Seen at Vladikavkaz Cinema in North Ossetia
Cecil says: My alternative title for this film is: Russian
mafia meets its match in B&Q.
Basically, it’s a chance for Denzil Washington to play the
tough guy, but apparently a goodie. It’s just got loads of violence, much of it
far too graphic for my liking, pretty horrible characters with far too much
testosterone for their own or anyone else’s good, and women characters that are
all either helpless or caught up in vice or both.
Admittedly, we may have missed out on the subtleties of the
dialogue since the whole thing was dubbed into Russian, but I somehow don’t
expect we missed too much.
All it did for me was make me scared to walk the 200m back
to our hotel in case any of the Russian youth around us in the cinema had got
any ideas from the film.
*
Bea says: Once again we had limited choice at our nearest
cinema while on the road. Many years ago
in the late 80s I think, I used to watch the ?BBC version of the The Equalizer
television series with my dad as we both liked it. The series featured mild mannered, middle
aged but ex-MI5 agent Edward Woodward as The Equalizer – a kind of Robin
Hood-style hitman, who settles the score for marginilised and vulnerable people
(usually women) who for some reason the police can’t or won’t help. As I recall, Edward may have advertised in a
newspaper (The Times maybe?) and people would leave him messages on his
answerphone – how quaintly antiquated that seems now.
Well, there aren’t that many similarities between that The
Equaliser and this one. Denzel is middle
aged, mild mannered and a quiet and exacting type, as was Woodward, and clearly
has some kind of training to be able to take on 5-6 bodyguards etc single
handedly. He does befriend a young local
working girl who frequents the same diner as he does, and when she is beaten up
by her pimps he takes them on. There
ends any similarities I remember – the rest of the film is extreme graphic
violence of what ensues, with The Equalizer helping out a few friends along the
way. It is extremely graphic, I think –
unnecessarily so and actually ends up (perhaps also because as Cecil says, we
didn’t understand much of the dialogue due to it being dubbed into Russian)
making Washington’s Equalizer appear a bit of a psychopath. I concur with Cecil
- It certainly did give us both the heebie-jeebies walking back to our hotel
down the dark evening streets of Vladikavkaz.

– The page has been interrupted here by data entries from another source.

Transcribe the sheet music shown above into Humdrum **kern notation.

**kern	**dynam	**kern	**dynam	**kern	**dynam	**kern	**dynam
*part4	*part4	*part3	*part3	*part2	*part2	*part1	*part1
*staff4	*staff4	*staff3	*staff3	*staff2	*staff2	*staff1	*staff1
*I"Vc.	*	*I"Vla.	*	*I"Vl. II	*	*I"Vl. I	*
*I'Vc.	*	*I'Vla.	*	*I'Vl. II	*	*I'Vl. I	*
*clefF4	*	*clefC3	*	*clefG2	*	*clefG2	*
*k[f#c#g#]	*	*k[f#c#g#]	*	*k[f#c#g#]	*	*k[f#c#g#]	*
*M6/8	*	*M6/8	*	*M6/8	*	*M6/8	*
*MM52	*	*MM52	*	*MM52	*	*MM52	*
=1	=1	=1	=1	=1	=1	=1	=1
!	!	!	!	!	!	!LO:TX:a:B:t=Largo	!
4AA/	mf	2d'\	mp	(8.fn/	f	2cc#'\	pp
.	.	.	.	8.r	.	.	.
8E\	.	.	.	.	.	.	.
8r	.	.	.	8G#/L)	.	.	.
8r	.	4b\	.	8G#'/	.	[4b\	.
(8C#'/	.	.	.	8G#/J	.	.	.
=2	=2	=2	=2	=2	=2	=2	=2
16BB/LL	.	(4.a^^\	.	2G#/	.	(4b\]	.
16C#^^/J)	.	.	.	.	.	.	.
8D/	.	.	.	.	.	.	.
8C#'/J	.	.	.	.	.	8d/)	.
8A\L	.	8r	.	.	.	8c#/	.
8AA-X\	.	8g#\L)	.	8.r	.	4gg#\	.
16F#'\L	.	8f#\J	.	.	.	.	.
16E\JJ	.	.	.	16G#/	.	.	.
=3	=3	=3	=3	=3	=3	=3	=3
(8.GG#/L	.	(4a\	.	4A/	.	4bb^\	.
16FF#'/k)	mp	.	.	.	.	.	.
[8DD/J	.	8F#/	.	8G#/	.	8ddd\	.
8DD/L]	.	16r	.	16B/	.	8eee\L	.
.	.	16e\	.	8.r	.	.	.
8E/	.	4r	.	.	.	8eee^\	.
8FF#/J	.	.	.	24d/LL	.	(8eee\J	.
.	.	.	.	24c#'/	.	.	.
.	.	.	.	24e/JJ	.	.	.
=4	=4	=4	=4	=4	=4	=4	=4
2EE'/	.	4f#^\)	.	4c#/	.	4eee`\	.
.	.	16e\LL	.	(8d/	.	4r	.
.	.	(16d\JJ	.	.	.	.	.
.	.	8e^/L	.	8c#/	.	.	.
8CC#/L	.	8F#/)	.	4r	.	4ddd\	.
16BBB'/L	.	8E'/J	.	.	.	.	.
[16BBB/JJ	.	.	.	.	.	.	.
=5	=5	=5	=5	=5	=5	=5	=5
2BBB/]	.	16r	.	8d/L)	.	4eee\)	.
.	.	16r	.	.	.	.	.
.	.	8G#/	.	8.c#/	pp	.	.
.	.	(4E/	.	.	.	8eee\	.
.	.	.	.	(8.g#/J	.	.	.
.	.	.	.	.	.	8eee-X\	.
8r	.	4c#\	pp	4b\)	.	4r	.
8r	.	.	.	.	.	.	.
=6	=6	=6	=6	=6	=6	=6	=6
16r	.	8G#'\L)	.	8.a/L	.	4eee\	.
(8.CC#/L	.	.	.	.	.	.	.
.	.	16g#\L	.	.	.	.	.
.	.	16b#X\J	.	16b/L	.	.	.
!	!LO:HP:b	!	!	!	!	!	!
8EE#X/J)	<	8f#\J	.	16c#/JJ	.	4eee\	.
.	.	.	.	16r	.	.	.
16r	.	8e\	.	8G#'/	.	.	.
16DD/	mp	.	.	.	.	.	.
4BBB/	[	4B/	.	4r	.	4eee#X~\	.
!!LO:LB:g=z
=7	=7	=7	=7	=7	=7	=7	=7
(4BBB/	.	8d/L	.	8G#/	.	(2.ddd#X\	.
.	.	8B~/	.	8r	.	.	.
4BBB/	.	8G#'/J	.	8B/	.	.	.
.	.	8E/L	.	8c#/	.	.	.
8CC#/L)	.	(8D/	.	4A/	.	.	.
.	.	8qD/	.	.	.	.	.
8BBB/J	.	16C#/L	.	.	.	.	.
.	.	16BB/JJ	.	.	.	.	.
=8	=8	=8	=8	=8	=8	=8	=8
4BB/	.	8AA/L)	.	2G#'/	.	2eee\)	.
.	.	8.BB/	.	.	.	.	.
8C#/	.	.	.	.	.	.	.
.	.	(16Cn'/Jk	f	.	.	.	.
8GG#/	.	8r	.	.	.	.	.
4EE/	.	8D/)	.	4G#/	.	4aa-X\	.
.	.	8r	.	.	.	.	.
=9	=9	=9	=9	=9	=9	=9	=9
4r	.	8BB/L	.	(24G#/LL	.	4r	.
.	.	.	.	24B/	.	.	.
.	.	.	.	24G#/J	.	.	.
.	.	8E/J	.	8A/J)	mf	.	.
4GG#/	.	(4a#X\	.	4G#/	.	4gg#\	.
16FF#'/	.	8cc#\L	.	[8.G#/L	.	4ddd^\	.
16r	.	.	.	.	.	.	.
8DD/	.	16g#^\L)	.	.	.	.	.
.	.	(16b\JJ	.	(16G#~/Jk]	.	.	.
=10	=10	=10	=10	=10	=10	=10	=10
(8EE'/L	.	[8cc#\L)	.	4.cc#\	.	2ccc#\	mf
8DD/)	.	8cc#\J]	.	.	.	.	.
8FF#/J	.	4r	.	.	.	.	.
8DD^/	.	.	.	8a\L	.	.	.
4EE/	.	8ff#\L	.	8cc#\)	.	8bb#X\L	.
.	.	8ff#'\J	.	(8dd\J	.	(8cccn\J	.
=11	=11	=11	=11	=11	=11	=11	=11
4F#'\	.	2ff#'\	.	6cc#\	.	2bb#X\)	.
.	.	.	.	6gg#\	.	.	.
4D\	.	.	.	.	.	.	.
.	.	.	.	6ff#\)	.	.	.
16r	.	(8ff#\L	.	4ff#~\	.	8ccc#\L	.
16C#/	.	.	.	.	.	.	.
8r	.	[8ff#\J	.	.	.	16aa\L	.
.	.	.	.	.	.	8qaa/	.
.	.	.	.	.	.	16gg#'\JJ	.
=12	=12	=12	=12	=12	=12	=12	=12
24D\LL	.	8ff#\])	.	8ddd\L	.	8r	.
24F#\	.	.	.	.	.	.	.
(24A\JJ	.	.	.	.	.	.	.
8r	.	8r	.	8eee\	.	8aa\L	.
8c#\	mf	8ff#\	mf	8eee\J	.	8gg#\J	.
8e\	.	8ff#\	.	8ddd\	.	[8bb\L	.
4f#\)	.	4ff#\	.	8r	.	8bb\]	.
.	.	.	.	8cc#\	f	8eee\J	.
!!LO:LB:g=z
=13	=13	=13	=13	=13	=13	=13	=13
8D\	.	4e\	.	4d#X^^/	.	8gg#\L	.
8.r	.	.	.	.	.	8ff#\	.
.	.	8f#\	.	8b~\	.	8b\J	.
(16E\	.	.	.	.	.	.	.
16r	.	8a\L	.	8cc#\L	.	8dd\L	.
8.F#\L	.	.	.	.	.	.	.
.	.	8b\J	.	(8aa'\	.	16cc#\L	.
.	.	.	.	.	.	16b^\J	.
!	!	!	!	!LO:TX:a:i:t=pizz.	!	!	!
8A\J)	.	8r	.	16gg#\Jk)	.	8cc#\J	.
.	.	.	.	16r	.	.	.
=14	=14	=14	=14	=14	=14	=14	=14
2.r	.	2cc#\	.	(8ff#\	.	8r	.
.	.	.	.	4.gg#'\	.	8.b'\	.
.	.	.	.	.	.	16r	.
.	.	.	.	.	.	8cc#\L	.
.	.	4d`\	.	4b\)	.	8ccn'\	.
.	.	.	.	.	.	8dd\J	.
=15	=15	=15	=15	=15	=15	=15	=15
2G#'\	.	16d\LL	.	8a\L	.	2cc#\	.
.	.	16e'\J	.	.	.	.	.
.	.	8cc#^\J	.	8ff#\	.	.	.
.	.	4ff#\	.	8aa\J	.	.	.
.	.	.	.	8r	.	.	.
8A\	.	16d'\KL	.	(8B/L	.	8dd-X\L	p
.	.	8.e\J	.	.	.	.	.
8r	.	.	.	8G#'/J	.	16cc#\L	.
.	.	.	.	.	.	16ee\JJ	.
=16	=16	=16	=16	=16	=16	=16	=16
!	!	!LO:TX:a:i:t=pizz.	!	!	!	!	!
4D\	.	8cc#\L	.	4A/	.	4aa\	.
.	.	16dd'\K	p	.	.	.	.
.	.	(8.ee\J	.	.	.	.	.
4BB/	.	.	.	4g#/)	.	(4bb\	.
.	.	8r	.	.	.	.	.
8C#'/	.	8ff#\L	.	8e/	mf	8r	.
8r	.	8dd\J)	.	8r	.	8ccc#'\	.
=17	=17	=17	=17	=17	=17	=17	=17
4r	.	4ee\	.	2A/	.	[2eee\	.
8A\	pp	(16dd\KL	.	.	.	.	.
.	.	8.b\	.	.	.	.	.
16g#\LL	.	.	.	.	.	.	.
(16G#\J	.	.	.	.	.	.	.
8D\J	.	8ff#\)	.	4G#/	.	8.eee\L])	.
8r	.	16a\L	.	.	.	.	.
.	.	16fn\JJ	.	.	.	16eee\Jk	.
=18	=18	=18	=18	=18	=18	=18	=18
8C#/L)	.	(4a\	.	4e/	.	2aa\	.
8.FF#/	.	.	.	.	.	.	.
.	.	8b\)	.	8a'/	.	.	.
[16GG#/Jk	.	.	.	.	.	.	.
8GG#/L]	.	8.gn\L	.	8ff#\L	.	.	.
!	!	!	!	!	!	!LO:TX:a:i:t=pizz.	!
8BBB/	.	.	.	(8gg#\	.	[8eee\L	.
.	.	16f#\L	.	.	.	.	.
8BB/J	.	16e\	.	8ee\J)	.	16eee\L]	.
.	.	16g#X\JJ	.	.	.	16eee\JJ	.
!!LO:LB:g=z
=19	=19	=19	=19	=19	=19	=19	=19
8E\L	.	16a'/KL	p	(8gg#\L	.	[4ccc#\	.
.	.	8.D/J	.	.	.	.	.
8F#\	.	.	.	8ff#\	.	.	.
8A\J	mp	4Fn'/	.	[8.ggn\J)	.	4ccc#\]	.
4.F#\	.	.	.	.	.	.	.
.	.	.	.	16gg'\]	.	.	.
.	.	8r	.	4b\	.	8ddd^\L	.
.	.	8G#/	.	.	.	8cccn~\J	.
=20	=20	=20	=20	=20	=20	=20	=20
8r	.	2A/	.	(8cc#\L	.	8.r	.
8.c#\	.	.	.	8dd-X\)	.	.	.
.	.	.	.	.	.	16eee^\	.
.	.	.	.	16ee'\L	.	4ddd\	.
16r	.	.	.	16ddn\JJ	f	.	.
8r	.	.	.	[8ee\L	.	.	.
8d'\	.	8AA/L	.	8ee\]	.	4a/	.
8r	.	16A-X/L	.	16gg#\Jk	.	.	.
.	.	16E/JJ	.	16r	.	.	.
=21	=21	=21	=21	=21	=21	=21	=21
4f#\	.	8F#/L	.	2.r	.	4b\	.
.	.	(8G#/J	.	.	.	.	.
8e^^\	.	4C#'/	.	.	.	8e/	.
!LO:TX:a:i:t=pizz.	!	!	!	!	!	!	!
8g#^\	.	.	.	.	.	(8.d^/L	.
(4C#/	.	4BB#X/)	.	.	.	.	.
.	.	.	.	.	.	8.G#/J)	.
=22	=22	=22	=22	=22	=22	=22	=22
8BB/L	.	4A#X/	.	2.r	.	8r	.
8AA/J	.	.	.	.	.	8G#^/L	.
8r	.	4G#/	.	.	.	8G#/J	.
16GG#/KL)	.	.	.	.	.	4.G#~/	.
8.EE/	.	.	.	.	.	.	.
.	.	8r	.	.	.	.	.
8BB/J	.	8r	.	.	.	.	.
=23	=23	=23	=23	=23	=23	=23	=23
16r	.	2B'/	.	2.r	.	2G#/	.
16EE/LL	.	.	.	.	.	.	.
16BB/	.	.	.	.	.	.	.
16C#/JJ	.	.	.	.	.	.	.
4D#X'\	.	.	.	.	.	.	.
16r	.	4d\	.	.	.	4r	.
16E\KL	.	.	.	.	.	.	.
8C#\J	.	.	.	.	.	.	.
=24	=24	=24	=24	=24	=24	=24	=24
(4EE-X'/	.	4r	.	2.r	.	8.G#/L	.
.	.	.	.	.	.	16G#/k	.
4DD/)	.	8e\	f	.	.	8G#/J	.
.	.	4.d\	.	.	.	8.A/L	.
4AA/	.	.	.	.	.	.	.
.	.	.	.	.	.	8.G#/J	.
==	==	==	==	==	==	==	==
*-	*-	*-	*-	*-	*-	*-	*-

All seems to end well however, with the young working girl
surviving, and finding a new life path, and The Equaliser continuing in his
mild mannered way. I read that this film
had a troubled production, so I hope that there isn’t a sequel on the way. I don’t know what Washington was thinking of
accepting this role as it hardly portrays his talents. My advice – buy the original 80s series on
DVD for an exercise in the more subtle approach to violence.